→ EXTRACTED TEXT:
◇ ◇ ◇ ◇ ◇ ◇ ◇

You don’t need a scientist to tell you that summer is associated with brightness, sunny beaches, uplifted spirits and the 5-year-old inside of you urging you to go outside. What you may not know, however, is that there is biological research explaining why people tend to be happier in the summer.
Let’s start off with some basic biology: melatonin is the hormone in our body that controls our sleep. Basically, when it’s dark outside, our bodies produce more melatonin which makes us feel sleepy. When it’s light out, our eyes sense the light and send a message to our brain to produce less melatonin, making us feel awake and alert during the day. It’s important to note that melatonin does not automatically make us feel sleepier but works to put our bodies in a groggier, more tired state of mind.
Now that we’ve taken a trip back to Grade 12 Biology class, let’s get back to summertime happiness. During summer months there is more light outside which makes our bodies produce less melatonin for shorter periods of time. This means our bodies are told to feel less sleepy and thus we feel less lazy and low-spirited in the summer.
For most of us, this seasonal phenomenon does not mean we suffer tragic changes in our lives in the winter months. Some people, however, claim to suffer from what’s called Seasonal Affective Disorder which, quite amusingly, goes by the acronym “S.A.D.” SAD is basically seasonal depression and people suffering from it report feeling clinical levels of depression only during winter months. It is found that 4-6% of North Americans report experiencing SAD and state that their depressive feelings disappear (or are significantly reduced) in summer months. It is also found that the overall rate of depression is much higher in winter months compared to summer. To support our earlier research, people suffering from SAD are found to be much more sensitive to light than the general public. This research shows that, unlike what people commonly assume, it’s the light not temperature associated with seasonal changes that affect our mood. It’s also important to note that daylight savings requires us to have shorter, darker days in the winter time which affects our light exposure in the winter.
Whether you feel “SAD” or just regular “sad” in the winter months, you now have an excuse to leave work early in the summer, so grab your flip-flips, get outside and soak up the sunlight!—for your health, of course.

◇ ◇ ◇ ◇ ◇ ◇ ◇

→ RECORD SET:
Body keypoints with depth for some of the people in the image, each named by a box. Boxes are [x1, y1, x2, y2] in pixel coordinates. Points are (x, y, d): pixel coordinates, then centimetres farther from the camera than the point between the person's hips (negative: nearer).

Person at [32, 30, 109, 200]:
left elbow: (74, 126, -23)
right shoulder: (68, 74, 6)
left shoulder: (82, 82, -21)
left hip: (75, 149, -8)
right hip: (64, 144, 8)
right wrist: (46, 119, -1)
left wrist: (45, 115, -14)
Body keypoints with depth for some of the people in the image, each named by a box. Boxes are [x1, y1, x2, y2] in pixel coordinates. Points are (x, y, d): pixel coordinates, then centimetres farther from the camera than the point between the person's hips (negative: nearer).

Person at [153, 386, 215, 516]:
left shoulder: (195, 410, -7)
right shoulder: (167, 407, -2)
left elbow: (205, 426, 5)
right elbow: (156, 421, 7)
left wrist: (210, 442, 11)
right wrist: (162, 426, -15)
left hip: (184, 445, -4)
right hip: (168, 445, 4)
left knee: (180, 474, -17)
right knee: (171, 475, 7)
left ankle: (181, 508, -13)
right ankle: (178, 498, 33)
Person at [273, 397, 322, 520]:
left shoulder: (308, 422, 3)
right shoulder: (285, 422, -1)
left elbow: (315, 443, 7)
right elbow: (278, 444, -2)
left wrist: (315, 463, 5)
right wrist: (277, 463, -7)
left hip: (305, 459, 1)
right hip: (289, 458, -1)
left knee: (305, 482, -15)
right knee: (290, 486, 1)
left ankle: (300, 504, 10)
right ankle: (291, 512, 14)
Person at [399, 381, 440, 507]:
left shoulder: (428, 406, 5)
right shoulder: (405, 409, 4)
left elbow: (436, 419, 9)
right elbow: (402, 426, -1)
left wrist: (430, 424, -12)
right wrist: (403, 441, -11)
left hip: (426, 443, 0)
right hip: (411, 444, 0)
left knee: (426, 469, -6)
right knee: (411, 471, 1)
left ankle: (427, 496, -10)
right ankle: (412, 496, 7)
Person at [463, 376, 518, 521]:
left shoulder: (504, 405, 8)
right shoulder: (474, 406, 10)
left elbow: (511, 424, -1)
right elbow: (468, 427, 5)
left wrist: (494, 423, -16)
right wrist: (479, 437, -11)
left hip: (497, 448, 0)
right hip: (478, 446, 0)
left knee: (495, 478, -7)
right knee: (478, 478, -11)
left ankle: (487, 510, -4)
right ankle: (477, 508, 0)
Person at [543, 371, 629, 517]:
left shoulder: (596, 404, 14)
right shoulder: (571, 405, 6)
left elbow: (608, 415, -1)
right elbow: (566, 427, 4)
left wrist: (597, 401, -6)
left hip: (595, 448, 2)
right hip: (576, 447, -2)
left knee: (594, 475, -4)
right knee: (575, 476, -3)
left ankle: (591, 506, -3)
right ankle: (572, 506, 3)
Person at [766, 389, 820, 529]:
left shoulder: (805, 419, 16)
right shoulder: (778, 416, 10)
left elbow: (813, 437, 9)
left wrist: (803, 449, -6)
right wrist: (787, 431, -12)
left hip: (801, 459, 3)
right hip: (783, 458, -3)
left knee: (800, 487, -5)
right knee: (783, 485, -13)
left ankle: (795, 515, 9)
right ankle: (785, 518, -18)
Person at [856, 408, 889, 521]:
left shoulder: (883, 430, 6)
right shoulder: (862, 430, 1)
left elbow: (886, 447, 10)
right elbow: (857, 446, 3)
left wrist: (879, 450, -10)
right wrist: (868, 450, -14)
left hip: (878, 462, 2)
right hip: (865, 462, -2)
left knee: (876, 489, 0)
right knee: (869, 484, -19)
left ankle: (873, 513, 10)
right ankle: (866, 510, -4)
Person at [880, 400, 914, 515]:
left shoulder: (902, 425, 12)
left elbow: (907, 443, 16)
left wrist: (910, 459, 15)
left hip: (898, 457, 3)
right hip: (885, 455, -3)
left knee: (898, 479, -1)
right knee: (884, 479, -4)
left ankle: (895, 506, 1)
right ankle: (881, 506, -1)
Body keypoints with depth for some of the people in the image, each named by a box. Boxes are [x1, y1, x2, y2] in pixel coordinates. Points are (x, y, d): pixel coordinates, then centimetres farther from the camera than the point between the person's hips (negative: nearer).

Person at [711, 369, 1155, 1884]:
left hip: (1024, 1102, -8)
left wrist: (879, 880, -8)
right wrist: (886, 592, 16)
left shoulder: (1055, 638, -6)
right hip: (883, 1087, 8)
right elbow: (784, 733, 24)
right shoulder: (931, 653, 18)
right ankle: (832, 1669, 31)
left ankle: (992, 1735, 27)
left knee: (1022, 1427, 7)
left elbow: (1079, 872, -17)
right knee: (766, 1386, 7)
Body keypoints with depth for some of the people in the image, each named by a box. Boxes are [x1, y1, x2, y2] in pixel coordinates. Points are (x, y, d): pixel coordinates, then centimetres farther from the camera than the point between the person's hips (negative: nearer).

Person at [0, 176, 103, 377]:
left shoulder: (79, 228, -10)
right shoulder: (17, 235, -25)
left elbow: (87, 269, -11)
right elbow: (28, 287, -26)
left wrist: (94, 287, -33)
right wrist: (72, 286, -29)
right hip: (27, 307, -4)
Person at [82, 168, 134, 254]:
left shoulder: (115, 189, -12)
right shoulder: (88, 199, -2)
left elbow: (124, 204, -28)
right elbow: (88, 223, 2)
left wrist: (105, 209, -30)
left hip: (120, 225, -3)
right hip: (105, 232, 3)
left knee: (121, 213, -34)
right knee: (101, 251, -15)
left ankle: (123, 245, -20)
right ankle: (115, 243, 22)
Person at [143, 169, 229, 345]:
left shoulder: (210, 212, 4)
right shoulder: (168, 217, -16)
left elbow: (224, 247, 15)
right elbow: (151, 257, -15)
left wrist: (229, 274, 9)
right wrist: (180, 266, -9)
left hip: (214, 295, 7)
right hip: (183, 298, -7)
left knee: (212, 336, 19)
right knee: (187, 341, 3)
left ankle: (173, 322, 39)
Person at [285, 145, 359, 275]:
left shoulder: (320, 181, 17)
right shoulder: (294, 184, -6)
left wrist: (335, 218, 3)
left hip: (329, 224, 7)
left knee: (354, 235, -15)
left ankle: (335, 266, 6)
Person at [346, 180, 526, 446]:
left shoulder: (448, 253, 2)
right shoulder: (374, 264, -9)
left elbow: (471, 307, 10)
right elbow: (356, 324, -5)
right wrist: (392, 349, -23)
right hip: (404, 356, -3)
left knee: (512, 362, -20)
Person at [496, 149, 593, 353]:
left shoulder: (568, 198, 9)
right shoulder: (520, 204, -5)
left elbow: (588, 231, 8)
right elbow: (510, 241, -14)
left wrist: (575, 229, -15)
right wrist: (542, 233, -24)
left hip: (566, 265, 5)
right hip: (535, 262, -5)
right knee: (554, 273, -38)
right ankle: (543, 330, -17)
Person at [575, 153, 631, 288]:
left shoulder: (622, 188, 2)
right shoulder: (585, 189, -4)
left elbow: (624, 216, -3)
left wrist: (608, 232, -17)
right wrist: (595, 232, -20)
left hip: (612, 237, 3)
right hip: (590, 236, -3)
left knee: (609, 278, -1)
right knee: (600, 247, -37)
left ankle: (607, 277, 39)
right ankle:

◇ ◇ ◇ ◇ ◇ ◇ ◇

→ TASK TO CARRY OUT:
Answer these questions from the text on summer and mood:
(a) Which hormone does it say controls our sleep?
(b) What share of North Americans report experiencing Seasonal Affective Disorder?
(c) Which seasonal factor, light or temperature, does it say affects our mood?
The rows have no connection to the text on summer and mood.

→ RESPONSE BOX:
(a) Melatonin
(b) 4-6%
(c) Light